Adapted from an online discussion.

Dear Carolyn: My aunt "Fanny" is in her mid-50s but still thinks of herself as 21. She was my cool aunt growing up, and now I feel like I outpaced her in maturity. She turned down marriage proposals years ago to travel, holds a part-time job and thinks a pet is too much commitment. Fine, but she regularly complains about her loneliness.

Since my last grandparent passed away, Fanny has directed her attention and time onto my 15-month-old daughter. Fanny adores my kid, and it is mutual.

But I don't trust Fanny to babysit for a whole evening.
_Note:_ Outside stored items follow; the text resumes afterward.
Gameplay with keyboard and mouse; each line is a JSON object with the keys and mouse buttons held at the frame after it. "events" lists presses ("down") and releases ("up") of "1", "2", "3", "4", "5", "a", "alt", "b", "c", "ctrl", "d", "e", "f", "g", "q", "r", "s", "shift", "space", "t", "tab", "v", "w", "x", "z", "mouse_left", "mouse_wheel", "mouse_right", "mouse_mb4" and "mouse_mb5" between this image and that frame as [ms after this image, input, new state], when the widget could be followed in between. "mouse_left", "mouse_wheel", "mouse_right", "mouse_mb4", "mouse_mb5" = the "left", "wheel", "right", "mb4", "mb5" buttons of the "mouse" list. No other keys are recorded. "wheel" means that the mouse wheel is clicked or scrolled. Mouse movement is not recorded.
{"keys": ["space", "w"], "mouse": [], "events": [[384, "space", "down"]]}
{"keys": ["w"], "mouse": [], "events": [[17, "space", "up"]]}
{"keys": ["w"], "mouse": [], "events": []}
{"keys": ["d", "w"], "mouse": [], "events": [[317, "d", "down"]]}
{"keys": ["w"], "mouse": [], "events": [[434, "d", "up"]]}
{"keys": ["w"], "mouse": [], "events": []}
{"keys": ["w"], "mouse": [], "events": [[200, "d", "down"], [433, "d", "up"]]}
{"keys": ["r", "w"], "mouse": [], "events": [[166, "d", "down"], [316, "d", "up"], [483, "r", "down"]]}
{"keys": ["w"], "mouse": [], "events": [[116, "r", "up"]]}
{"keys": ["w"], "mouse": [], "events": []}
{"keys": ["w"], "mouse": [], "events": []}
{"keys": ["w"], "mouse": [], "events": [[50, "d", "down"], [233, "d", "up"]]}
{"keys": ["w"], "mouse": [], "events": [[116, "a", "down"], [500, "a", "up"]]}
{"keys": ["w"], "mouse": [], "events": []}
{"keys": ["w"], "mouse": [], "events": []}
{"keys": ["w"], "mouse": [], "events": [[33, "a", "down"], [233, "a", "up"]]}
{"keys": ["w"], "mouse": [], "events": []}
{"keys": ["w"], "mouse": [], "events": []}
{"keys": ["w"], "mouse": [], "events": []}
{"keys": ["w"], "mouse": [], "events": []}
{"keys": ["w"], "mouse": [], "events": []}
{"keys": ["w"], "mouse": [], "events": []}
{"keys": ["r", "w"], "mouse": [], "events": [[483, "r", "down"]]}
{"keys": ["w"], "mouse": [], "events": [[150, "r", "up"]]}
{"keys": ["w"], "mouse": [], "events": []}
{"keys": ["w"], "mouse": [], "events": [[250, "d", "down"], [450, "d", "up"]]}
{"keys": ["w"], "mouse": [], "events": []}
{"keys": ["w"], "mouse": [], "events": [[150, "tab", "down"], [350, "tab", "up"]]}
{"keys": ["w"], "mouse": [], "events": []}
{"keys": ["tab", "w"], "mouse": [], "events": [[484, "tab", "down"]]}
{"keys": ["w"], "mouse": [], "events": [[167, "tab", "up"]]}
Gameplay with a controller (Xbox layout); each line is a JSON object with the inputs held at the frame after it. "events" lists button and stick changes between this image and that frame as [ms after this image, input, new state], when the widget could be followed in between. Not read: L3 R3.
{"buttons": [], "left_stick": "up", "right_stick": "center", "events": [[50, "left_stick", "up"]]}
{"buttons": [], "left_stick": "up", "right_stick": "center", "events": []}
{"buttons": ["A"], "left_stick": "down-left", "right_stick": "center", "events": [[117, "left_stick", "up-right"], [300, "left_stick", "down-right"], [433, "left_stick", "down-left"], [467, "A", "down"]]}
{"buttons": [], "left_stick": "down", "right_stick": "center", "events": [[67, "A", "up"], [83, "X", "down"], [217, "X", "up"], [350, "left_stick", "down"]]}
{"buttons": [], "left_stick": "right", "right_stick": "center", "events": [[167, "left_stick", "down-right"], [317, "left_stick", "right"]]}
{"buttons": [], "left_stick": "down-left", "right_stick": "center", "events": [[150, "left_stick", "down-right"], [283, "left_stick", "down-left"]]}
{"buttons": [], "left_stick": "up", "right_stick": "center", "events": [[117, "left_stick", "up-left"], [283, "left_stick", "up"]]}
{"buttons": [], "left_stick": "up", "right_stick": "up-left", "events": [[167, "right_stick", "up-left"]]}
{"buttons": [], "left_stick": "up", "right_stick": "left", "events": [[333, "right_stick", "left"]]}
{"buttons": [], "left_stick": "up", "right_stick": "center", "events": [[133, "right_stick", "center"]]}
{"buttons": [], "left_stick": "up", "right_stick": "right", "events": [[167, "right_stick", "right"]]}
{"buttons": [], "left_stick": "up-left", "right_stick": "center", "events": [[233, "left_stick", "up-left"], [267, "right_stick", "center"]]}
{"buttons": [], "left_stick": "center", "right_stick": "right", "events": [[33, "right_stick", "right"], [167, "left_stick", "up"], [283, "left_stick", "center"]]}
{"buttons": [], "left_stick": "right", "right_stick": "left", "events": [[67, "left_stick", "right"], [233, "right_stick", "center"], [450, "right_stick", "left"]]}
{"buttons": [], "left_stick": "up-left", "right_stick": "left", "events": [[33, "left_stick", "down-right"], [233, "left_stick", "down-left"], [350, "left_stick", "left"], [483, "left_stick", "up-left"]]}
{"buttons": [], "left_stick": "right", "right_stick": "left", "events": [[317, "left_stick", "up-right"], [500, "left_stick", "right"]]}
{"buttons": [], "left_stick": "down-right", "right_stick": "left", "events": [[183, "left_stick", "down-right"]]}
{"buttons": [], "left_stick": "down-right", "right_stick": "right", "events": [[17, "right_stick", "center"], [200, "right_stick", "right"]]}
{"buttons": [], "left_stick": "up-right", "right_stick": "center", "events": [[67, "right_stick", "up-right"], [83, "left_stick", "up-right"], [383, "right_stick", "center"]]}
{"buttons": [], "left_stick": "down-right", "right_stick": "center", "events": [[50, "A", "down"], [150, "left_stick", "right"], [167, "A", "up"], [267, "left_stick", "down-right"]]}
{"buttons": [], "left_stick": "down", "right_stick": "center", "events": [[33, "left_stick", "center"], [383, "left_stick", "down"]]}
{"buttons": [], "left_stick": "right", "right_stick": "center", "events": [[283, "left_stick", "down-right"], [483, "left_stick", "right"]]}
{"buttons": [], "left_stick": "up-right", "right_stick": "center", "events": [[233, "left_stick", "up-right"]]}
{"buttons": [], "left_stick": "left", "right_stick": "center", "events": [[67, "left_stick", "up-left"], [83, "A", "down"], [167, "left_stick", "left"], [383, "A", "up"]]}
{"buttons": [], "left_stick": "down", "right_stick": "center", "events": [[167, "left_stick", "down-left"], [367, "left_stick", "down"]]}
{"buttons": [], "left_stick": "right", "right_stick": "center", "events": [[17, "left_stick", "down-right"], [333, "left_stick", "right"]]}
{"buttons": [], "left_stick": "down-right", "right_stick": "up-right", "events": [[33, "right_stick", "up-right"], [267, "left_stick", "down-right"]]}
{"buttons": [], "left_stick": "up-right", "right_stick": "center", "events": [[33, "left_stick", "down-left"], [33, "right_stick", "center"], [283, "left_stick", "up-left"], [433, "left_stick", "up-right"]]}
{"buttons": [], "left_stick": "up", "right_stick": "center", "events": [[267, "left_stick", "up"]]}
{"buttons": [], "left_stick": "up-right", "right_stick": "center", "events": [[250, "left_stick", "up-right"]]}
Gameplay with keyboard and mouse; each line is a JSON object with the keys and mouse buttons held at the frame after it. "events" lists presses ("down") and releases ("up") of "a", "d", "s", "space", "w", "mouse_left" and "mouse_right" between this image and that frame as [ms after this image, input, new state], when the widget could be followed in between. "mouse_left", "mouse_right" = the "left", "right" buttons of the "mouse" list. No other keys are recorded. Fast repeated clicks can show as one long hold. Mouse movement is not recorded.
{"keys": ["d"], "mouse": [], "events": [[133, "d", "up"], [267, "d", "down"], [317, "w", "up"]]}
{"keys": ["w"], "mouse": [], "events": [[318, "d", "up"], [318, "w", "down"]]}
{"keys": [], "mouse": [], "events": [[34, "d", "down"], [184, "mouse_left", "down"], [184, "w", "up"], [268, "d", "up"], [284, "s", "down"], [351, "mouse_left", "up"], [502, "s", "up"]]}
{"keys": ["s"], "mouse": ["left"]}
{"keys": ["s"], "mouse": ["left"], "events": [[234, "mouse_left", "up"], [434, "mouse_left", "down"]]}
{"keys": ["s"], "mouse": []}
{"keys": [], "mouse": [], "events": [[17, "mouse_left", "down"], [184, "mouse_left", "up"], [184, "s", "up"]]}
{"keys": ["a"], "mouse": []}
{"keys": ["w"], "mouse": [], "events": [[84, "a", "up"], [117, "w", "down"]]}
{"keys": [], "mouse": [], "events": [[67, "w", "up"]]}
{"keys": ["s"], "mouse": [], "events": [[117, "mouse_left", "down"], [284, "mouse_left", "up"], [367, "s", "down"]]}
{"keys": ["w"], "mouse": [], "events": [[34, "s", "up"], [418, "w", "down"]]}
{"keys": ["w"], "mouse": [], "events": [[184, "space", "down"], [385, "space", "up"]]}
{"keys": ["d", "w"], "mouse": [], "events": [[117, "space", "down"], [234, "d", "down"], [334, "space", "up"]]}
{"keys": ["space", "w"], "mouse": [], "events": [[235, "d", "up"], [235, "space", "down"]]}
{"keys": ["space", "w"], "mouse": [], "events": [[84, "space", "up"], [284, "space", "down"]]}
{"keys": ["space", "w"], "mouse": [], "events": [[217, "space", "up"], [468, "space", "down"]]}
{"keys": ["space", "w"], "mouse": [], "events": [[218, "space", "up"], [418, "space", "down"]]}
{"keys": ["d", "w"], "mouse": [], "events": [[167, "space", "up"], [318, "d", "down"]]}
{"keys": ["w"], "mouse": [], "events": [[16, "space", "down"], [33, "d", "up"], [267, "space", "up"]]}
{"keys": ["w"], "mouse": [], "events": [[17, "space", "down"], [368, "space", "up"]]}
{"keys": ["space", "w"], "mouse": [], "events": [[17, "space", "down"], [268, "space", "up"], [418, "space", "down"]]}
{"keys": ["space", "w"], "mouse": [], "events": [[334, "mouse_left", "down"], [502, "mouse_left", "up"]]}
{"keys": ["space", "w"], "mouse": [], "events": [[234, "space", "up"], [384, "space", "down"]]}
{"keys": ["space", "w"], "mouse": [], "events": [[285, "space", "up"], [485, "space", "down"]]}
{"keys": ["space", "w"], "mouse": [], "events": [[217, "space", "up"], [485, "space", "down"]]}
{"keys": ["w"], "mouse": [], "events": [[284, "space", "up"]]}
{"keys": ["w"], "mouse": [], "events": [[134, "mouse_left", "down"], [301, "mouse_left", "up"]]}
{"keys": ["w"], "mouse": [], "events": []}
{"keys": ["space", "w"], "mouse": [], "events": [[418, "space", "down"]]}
Several times, she's told me after the fact, laughing, that she did something with my baby that I asked her not to do, like feed her a french fry when she was only eating purees, or take a picture of her in the bathtub when I've been crystal clear on no naked-child pictures. With each of these, I've been teased about how rigid I am.

Fanny has watched my daughter for an hour-ish, and I am okay with that. I don't think my child's life is in danger, but I don't think Fanny would respect what I want her to do.

She knows other family members have babysat for entire evenings, and is increasingly calling me out, in front of other family members, and asking to pick a date for her to babysit. I don't know how blunt to be.

For what it's worth, I think Fanny will be an excellent babysitter when my kid is older.

— Turning Down a Babysitter

Turning Down a Babysitter: Knowing how blunt to be is tough for most of us to navigate. It feels so rude to say no to people vs. things. It feels personal.

It isn’t rude, but that’s how it feels.

If we’re paying attention, though, people actually tell us exactly how blunt we need to be with them — in how they receive our messages.

You’ve set limits with Fanny, and she is ignoring them and calling you out publicly. Your messages haven’t gotten through, then, right? So, you need to be blunter.

Such as: “I said no to naked pictures, and you took a bathtub picture. The baby doesn’t eat solids yet, and you fed her a french fry. It’s not about whether my decisions are right — I’m not even saying they are. They’re mine, though, for the baby, and I have a right to ask people to respect them.”

Even bluntness, though, comes in more than one emotional flavor. You can have an angry tone, or use a lovingly exasperated, why-are-you-making-it-so-hard-for-me-to-say-yes-to-my-favorite-Auntie? tone. Find the latter and say your version of what you really want to say.

Re: Fanny: I would add one more sentence at the end. "That's why I'm saying no." Otherwise this could encourage Fanny to start a long argument about who has the right to make rules, what respecting them means, etc.

— Closer

Closer: Good catch, thank you.

Re: Bad Babysitter: You think you're more "mature" because she had the audacity to "turn down marriage proposals" to travel? And you think marriage means no loneliness? More than a whiff of judgment there.

— Anon

Anon: Each point is true on its face, but look at the bones: She chooses A then complains about not having B.